Acyclovir, also known as acycloguanosine, is a synthetic nucleoside analogue of guanosine. It is structurally similar to the natural nucleoside, but with an additional acyclic side chain. Valacyclovir, on the other hand, is an L-valyl ester prodrug of acyclovir. This means that valacyclovir is converted into acyclovir in the body through a process called first-pass metabolism. The conversion allows for improved oral bioavailability and prolonged antiviral activity.

Mechanism of Action

Both acyclovir and valacyclovir exert their antiviral effects by selectively inhibiting viral DNA synthesis. Once inside infected cells, these medications are phosphorylated by viral thymidine kinase, an enzyme specific to HSV. The phosphorylated form of acyclovir and valacyclovir competes with natural nucleotides for incorporation into the growing viral DNA chain. However, acyclovir triphosphate, the active form of acyclovir, has a higher affinity for viral DNA polymerase than valacyclovir triphosphate. This difference in affinity contributes to the higher potency of acyclovir against HSV.

Dosing Regimen

Acyclovir is available in various formulations, including oral tablets, capsules, topical creams, and intravenous (IV) formulations. The dosing frequency depends on the indication being treated. For the treatment of genital herpes, the typical oral dose is 200 mg five times daily for five days. For the suppression of recurrent genital herpes, the recommended dose is 400 mg twice daily. Valacyclovir, on the other hand, is primarily available as an oral tablet. The dosing regimen for valacyclovir is generally more convenient, with a lower frequency of administration. For the treatment of genital herpes, the recommended dose is 1 gram twice daily for 10 days, while for the suppression of recurrent genital herpes, the dose is 500 mg once daily.


One of the key differences between acyclovir and valacyclovir is their bioavailability. Acyclovir has poor oral bioavailability, with only about 15-30% of the drug being absorbed from the gastrointestinal tract. This low bioavailability necessitates higher doses and more frequent administration. In contrast, valacyclovir has significantly higher oral bioavailability, ranging from 55-77%. The improved bioavailability of valacyclovir allows for lower doses and less frequent dosing, making it a more convenient option for patients.


Both acyclovir and valacyclovir are indicated for the treatment and suppression of genital herpes, as well as the treatment of herpes labialis (cold sores) and herpes zoster (shingles). Additionally, acyclovir is approved for the treatment of varicella-zoster virus (VZV) infections in immunocompromised patients. Valacyclovir, due to its improved bioavailability, is often preferred for the treatment of recurrent genital herpes and for long-term suppression therapy.

Side Effects

Common side effects of both acyclovir and valacyclovir include headache, nausea, vomiting, diarrhea, and abdominal pain. These side effects are generally mild and transient. However, acyclovir may cause more frequent adverse effects, such as malaise, dizziness, and rash.
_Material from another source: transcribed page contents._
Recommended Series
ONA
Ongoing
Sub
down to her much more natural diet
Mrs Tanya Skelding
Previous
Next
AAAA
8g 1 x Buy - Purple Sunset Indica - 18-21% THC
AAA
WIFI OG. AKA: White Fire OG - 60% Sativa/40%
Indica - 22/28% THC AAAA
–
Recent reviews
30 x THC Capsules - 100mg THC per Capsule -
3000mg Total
Rare but serious side effects of both medications include allergic reactions, kidney dysfunction, and neurological symptoms. It is important to consult a healthcare professional if any concerning side effects occur.
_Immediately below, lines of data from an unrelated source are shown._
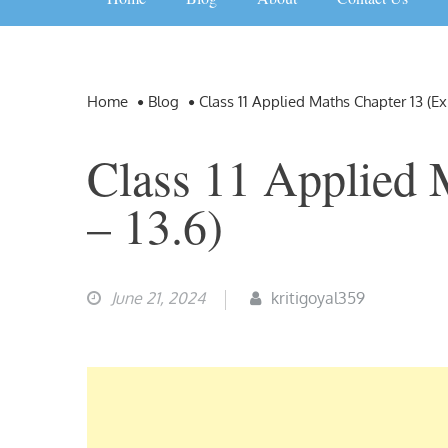
Home
Blog
Class 11 Applied Maths Chapter 13 (Ex
Class 11 Applied 
– 13.6)
June 21, 2024
kritigoyal359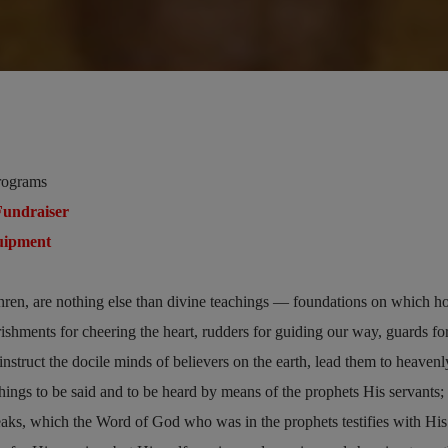
rograms
undraiser
uipment
e
hren, are nothing else than divine teachings — foundations on which ho
urishments for cheering the heart, rudders for guiding our way, guards fo
nstruct the docile minds of believers on the earth, lead them to heavenl
ngs to be said and to be heard by means of the prophets His servants;
eaks, which the Word of God who was in the prophets testifies with Hi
Acyclovir and valacyclovir are both effective antiviral medications used to manage herpes infections. While acyclovir has been available for a longer time and is available in various formulations, valacyclovir offers improved bioavailability and a more convenient dosing regimen. The choice between the two medications depends on factors such as the specific indication, patient preference, and cost considerations. Healthcare professionals can guide patients in selecting the most appropriate treatment option based on individual needs and circumstances.

Comparisons may contain inaccurate information about people, places, or facts. Please report any issues.